Alors que l’Union européenne demande aux agriculteurs de renforcer leurs efforts environnementaux via la PAC (réduction des phytos, BCAE, transition agroécologique), elle poursuit en parallèle les négociations commerciales avec le Mercosur. Pour beaucoup d’exploitants français, cette coexistence relève d’un paradoxe : la PAC protège et durcit les normes, tandis que le Mercosur ouvre le marché à des produits agricoles qui ne respectent pas ces mêmes règles.
Cet article résume les points clés du débat et ce que cela implique pour les filières agricoles européennes.
1. La PAC : protéger et encadrer le modèle agricole européen
La Politique Agricole Commune poursuit trois objectifs majeurs : stabiliser les revenus agricoles, garantir une production locale suffisante et encadrer la transition environnementale. Les agriculteurs doivent se conformer à une montée en exigence :
- réduction des pesticides ;
- préservation des haies et de la biodiversité ;
- obligations carbone renforcées ;
- normes de bien-être animal ;
- conditionnalité plus stricte.
La PAC est ainsi conçue comme une politique de stabilisation et de régulation au service du modèle agricole européen.
2. Mercosur : un accord de libre-échange qui crée une concurrence asymétrique
L’accord UE–Mercosur vise à réduire fortement les droits de douane sur des produits exportés par le Brésil, l’Argentine et leurs partenaires :
- viande bovine ;
- volailles ;
- sucre ;
- éthanol ;
- soja.
Ces produits sont souvent issus de systèmes agricoles utilisant des substances interdites en Europe, soumis à moins de normes environnementales, avec des coûts de production plus faibles et parfois associés à la déforestation. Les agriculteurs européens craignent une mise en concurrence inéquitable.

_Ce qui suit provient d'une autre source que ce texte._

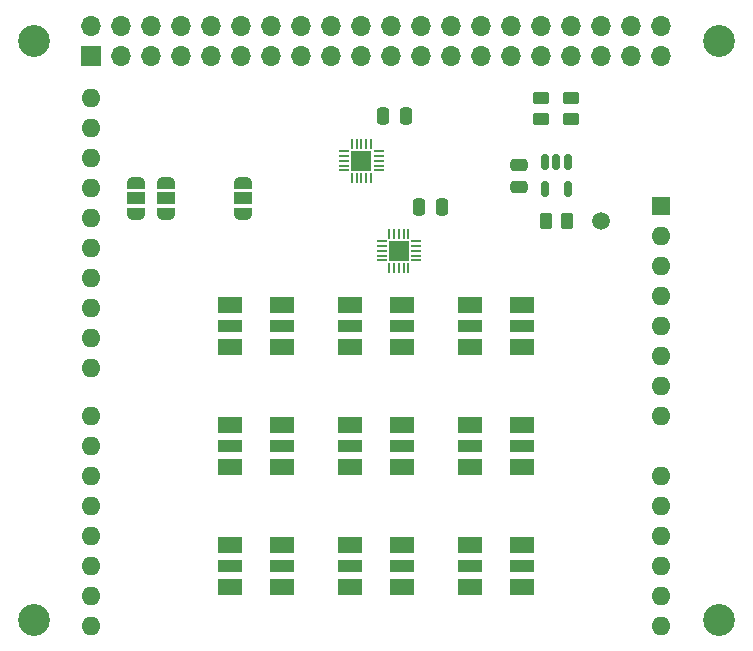
<source format=gbr>
%TF.GenerationSoftware,KiCad,Pcbnew,8.0.0*%
%TF.CreationDate,2024-04-26T11:05:52+02:00*%
%TF.ProjectId,mender-shield,6d656e64-6572-42d7-9368-69656c642e6b,rev?*%
%TF.SameCoordinates,Original*%
%TF.FileFunction,Soldermask,Top*%
%TF.FilePolarity,Negative*%
%FSLAX46Y46*%
G04 Gerber Fmt 4.6, Leading zero omitted, Abs format (unit mm)*
G04 Created by KiCad (PCBNEW 8.0.0) date 2024-04-26 11:05:52*
%MOMM*%
%LPD*%
G01*
G04 APERTURE LIST*
G04 Aperture macros list*
%AMRoundRect*
0 Rectangle with rounded corners*
0 $1 Rounding radius*
0 $2 $3 $4 $5 $6 $7 $8 $9 X,Y pos of 4 corners*
0 Add a 4 corners polygon primitive as box body*
4,1,4,$2,$3,$4,$5,$6,$7,$8,$9,$2,$3,0*
0 Add four circle primitives for the rounded corners*
1,1,$1+$1,$2,$3*
1,1,$1+$1,$4,$5*
1,1,$1+$1,$6,$7*
1,1,$1+$1,$8,$9*
0 Add four rect primitives between the rounded corners*
20,1,$1+$1,$2,$3,$4,$5,0*
20,1,$1+$1,$4,$5,$6,$7,0*
20,1,$1+$1,$6,$7,$8,$9,0*
20,1,$1+$1,$8,$9,$2,$3,0*%
%AMFreePoly0*
4,1,19,0.550000,-0.750000,0.000000,-0.750000,0.000000,-0.744911,-0.071157,-0.744911,-0.207708,-0.704816,-0.327430,-0.627875,-0.420627,-0.520320,-0.479746,-0.390866,-0.500000,-0.250000,-0.500000,0.250000,-0.479746,0.390866,-0.420627,0.520320,-0.327430,0.627875,-0.207708,0.704816,-0.071157,0.744911,0.000000,0.744911,0.000000,0.750000,0.550000,0.750000,0.550000,-0.750000,0.550000,-0.750000,
$1*%
%AMFreePoly1*
4,1,19,0.000000,0.744911,0.071157,0.744911,0.207708,0.704816,0.327430,0.627875,0.420627,0.520320,0.479746,0.390866,0.500000,0.250000,0.500000,-0.250000,0.479746,-0.390866,0.420627,-0.520320,0.327430,-0.627875,0.207708,-0.704816,0.071157,-0.744911,0.000000,-0.744911,0.000000,-0.750000,-0.550000,-0.750000,-0.550000,0.750000,0.000000,0.750000,0.000000,0.744911,0.000000,0.744911,
$1*%
G04 Aperture macros list end*
%ADD10RoundRect,0.250000X0.262500X0.450000X-0.262500X0.450000X-0.262500X-0.450000X0.262500X-0.450000X0*%
%ADD11RoundRect,0.250000X0.450000X-0.262500X0.450000X0.262500X-0.450000X0.262500X-0.450000X-0.262500X0*%
%ADD12RoundRect,0.250000X-0.250000X-0.475000X0.250000X-0.475000X0.250000X0.475000X-0.250000X0.475000X0*%
%ADD13R,2.000000X1.400000*%
%ADD14R,2.000000X1.000000*%
%ADD15RoundRect,0.050000X-0.050000X0.350000X-0.050000X-0.350000X0.050000X-0.350000X0.050000X0.350000X0*%
%ADD16RoundRect,0.050000X-0.350000X0.050000X-0.350000X-0.050000X0.350000X-0.050000X0.350000X0.050000X0*%
%ADD17R,1.700000X1.700000*%
%ADD18O,1.600000X1.600000*%
%ADD19R,1.600000X1.600000*%
%ADD20C,1.500000*%
%ADD21FreePoly0,270.000000*%
%ADD22R,1.500000X1.000000*%
%ADD23FreePoly1,270.000000*%
%ADD24RoundRect,0.250000X-0.475000X0.250000X-0.475000X-0.250000X0.475000X-0.250000X0.475000X0.250000X0*%
%ADD25RoundRect,0.150000X-0.150000X0.512500X-0.150000X-0.512500X0.150000X-0.512500X0.150000X0.512500X0*%
%ADD26C,2.700000*%
%ADD27O,1.700000X1.700000*%
G04 APERTURE END LIST*
D10*
%TO.C,R5*%
X141882500Y-85090000D03*
X140057500Y-85090000D03*
%TD*%
D11*
%TO.C,R4*%
X142240000Y-76477500D03*
X142240000Y-74652500D03*
%TD*%
%TO.C,R3*%
X139700000Y-76477500D03*
X139700000Y-74652500D03*
%TD*%
D12*
%TO.C,C1*%
X129352000Y-83947000D03*
X131252000Y-83947000D03*
%TD*%
%TO.C,C2*%
X126304000Y-76200000D03*
X128204000Y-76200000D03*
%TD*%
D13*
%TO.C,D9*%
X138090000Y-116100000D03*
D14*
X138090000Y-114300000D03*
D13*
X138090000Y-112500000D03*
X133690000Y-112500000D03*
D14*
X133690000Y-114300000D03*
D13*
X133690000Y-116100000D03*
%TD*%
%TO.C,D6*%
X127930000Y-116100000D03*
D14*
X127930000Y-114300000D03*
D13*
X127930000Y-112500000D03*
X123530000Y-112500000D03*
D14*
X123530000Y-114300000D03*
D13*
X123530000Y-116100000D03*
%TD*%
%TO.C,D3*%
X117770000Y-116100000D03*
D14*
X117770000Y-114300000D03*
D13*
X117770000Y-112500000D03*
X113370000Y-112500000D03*
D14*
X113370000Y-114300000D03*
D13*
X113370000Y-116100000D03*
%TD*%
%TO.C,D2*%
X117770000Y-105940000D03*
D14*
X117770000Y-104140000D03*
D13*
X117770000Y-102340000D03*
X113370000Y-102340000D03*
D14*
X113370000Y-104140000D03*
D13*
X113370000Y-105940000D03*
%TD*%
%TO.C,D1*%
X117770000Y-95780000D03*
D14*
X117770000Y-93980000D03*
D13*
X117770000Y-92180000D03*
X113370000Y-92180000D03*
D14*
X113370000Y-93980000D03*
D13*
X113370000Y-95780000D03*
%TD*%
%TO.C,D4*%
X127930000Y-95780000D03*
D14*
X127930000Y-93980000D03*
D13*
X127930000Y-92180000D03*
X123530000Y-92180000D03*
D14*
X123530000Y-93980000D03*
D13*
X123530000Y-95780000D03*
%TD*%
%TO.C,D7*%
X138090000Y-95780000D03*
D14*
X138090000Y-93980000D03*
D13*
X138090000Y-92180000D03*
X133690000Y-92180000D03*
D14*
X133690000Y-93980000D03*
D13*
X133690000Y-95780000D03*
%TD*%
%TO.C,D8*%
X138090000Y-105940000D03*
D14*
X138090000Y-104140000D03*
D13*
X138090000Y-102340000D03*
X133690000Y-102340000D03*
D14*
X133690000Y-104140000D03*
D13*
X133690000Y-105940000D03*
%TD*%
%TO.C,D5*%
X127930000Y-105940000D03*
D14*
X127930000Y-104140000D03*
D13*
X127930000Y-102340000D03*
X123530000Y-102340000D03*
D14*
X123530000Y-104140000D03*
D13*
X123530000Y-105940000D03*
%TD*%
D15*
%TO.C,U2*%
X125260000Y-78560000D03*
X124860000Y-78560000D03*
X124460000Y-78560000D03*
X124060000Y-78560000D03*
X123660000Y-78560000D03*
D16*
X123010000Y-79210000D03*
X123010000Y-79610000D03*
X123010000Y-80010000D03*
X123010000Y-80410000D03*
X123010000Y-80810000D03*
D15*
X123660000Y-81460000D03*
X124060000Y-81460000D03*
X124460000Y-81460000D03*
X124860000Y-81460000D03*
X125260000Y-81460000D03*
D16*
X125910000Y-80810000D03*
X125910000Y-80410000D03*
X125910000Y-80010000D03*
X125910000Y-79610000D03*
X125910000Y-79210000D03*
D17*
X124460000Y-80010000D03*
%TD*%
D18*
%TO.C,A1*%
X101600000Y-74680000D03*
X101600000Y-77220000D03*
X101600000Y-79760000D03*
X101600000Y-82300000D03*
X101600000Y-84840000D03*
X101600000Y-87380000D03*
X101600000Y-89920000D03*
X101600000Y-92460000D03*
X101600000Y-95000000D03*
X101600000Y-97540000D03*
X101600000Y-101600000D03*
X101600000Y-104140000D03*
X101600000Y-106680000D03*
X101600000Y-109220000D03*
X101600000Y-111760000D03*
X101600000Y-114300000D03*
X101600000Y-116840000D03*
X101600000Y-119380000D03*
X149860000Y-119380000D03*
X149860000Y-116840000D03*
X149860000Y-114300000D03*
X149860000Y-111760000D03*
X149860000Y-109220000D03*
X149860000Y-106680000D03*
X149860000Y-101600000D03*
X149860000Y-99060000D03*
X149860000Y-96520000D03*
X149860000Y-93980000D03*
X149860000Y-91440000D03*
X149860000Y-88900000D03*
X149860000Y-86360000D03*
D19*
X149860000Y-83820000D03*
%TD*%
D20*
%TO.C,TP1*%
X144780000Y-85090000D03*
%TD*%
D21*
%TO.C,JP3*%
X107950000Y-81885000D03*
D22*
X107950000Y-83185000D03*
D23*
X107950000Y-84485000D03*
%TD*%
D21*
%TO.C,JP2*%
X105410000Y-81885000D03*
D22*
X105410000Y-83185000D03*
D23*
X105410000Y-84485000D03*
%TD*%
D21*
%TO.C,JP1*%
X114427000Y-81885000D03*
D22*
X114427000Y-83185000D03*
D23*
X114427000Y-84485000D03*
%TD*%
D24*
%TO.C,C3*%
X137795000Y-80330000D03*
X137795000Y-82230000D03*
%TD*%
D15*
%TO.C,U1*%
X128435000Y-86180000D03*
X128035000Y-86180000D03*
X127635000Y-86180000D03*
X127235000Y-86180000D03*
X126835000Y-86180000D03*
D16*
X126185000Y-86830000D03*
X126185000Y-87230000D03*
X126185000Y-87630000D03*
X126185000Y-88030000D03*
X126185000Y-88430000D03*
D15*
X126835000Y-89080000D03*
X127235000Y-89080000D03*
X127635000Y-89080000D03*
X128035000Y-89080000D03*
X128435000Y-89080000D03*
D16*
X129085000Y-88430000D03*
X129085000Y-88030000D03*
X129085000Y-87630000D03*
X129085000Y-87230000D03*
X129085000Y-86830000D03*
D17*
X127635000Y-87630000D03*
%TD*%
D25*
%TO.C,U3*%
X141920000Y-80142500D03*
X140970000Y-80142500D03*
X140020000Y-80142500D03*
X140020000Y-82417500D03*
X141920000Y-82417500D03*
%TD*%
D26*
%TO.C,H4*%
X96730000Y-118850000D03*
%TD*%
%TO.C,H3*%
X154730000Y-118850000D03*
%TD*%
%TO.C,H2*%
X154730000Y-69850000D03*
%TD*%
%TO.C,H1*%
X96730000Y-69850000D03*
%TD*%
D17*
%TO.C,J1*%
X101600000Y-71120000D03*
D27*
X101600000Y-68580000D03*
X104140000Y-71120000D03*
X104140000Y-68580000D03*
X106680000Y-71120000D03*
X106680000Y-68580000D03*
X109220000Y-71120000D03*
X109220000Y-68580000D03*
X111760000Y-71120000D03*
X111760000Y-68580000D03*
X114300000Y-71120000D03*
X114300000Y-68580000D03*
X116840000Y-71120000D03*
X116840000Y-68580000D03*
X119380000Y-71120000D03*
X119380000Y-68580000D03*
X121920000Y-71120000D03*
X121920000Y-68580000D03*
X124460000Y-71120000D03*
X124460000Y-68580000D03*
X127000000Y-71120000D03*
X127000000Y-68580000D03*
X129540000Y-71120000D03*
X129540000Y-68580000D03*
X132080000Y-71120000D03*
X132080000Y-68580000D03*
X134620000Y-71120000D03*
X134620000Y-68580000D03*
X137160000Y-71120000D03*
X137160000Y-68580000D03*
X139700000Y-71120000D03*
X139700000Y-68580000D03*
X142240000Y-71120000D03*
X142240000Y-68580000D03*
X144780000Y-71120000D03*
X144780000Y-68580000D03*
X147320000Y-71120000D03*
X147320000Y-68580000D03*
X149860000Y-71120000D03*
X149860000Y-68580000D03*
%TD*%
M02*

</source>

3. Une contradiction structurelle
D’un côté, l’Europe affirme vouloir plus d’autonomie alimentaire, réduire les importations sensibles et encourager des pratiques agricoles plus durables. De l’autre, l’accord Mercosur favoriserait l’entrée de produits agricoles moins-disants, une pression accrue sur les prix, la fragilisation des filières bovine, avicole et sucrière, ainsi qu’une dépendance commerciale accrue.
PAC et Mercosur ne répondent pas à la même logique économique ni stratégique, ce qui nourrit un sentiment d’incohérence dans le monde agricole.
4. Pourquoi le monde agricole réagit vivement
Dans les campagnes françaises, le message est clair :
« On nous impose davantage de normes, tout en ouvrant la porte à des produits qui n’en ont pas. »
Ce sentiment s’explique par la perte de compétitivité face à des standards hétérogènes, la difficulté d’investir pour répondre aux nouvelles exigences de la PAC, l’absence de clauses de réciprocité jugées crédibles et la crainte d’une baisse durable des prix dans certaines filières. La France s’oppose officiellement à l’accord actuel, mais la décision finale dépend de l’ensemble des États membres.
En conclusion
Le débat entre PAC et Mercosur cristallise une tension profonde : celle d’une Europe qui demande à ses agriculteurs d’être exemplaires tout en négociant des accords commerciaux avec des régions qui ne suivent pas les mêmes règles. Cette contradiction nourrit l’incompréhension et la colère des exploitants, confrontés à la fois à une transition exigeante et à une ouverture accrue du marché.
Pour les filières françaises, l’enjeu est immense : préserver leur souveraineté, maintenir leur compétitivité et garantir un revenu stable dans un contexte international de plus en plus volatil. Le sujet PAC/Mercosur continuera d’être un point central des mobilisations et des débats agricoles dans les années à venir.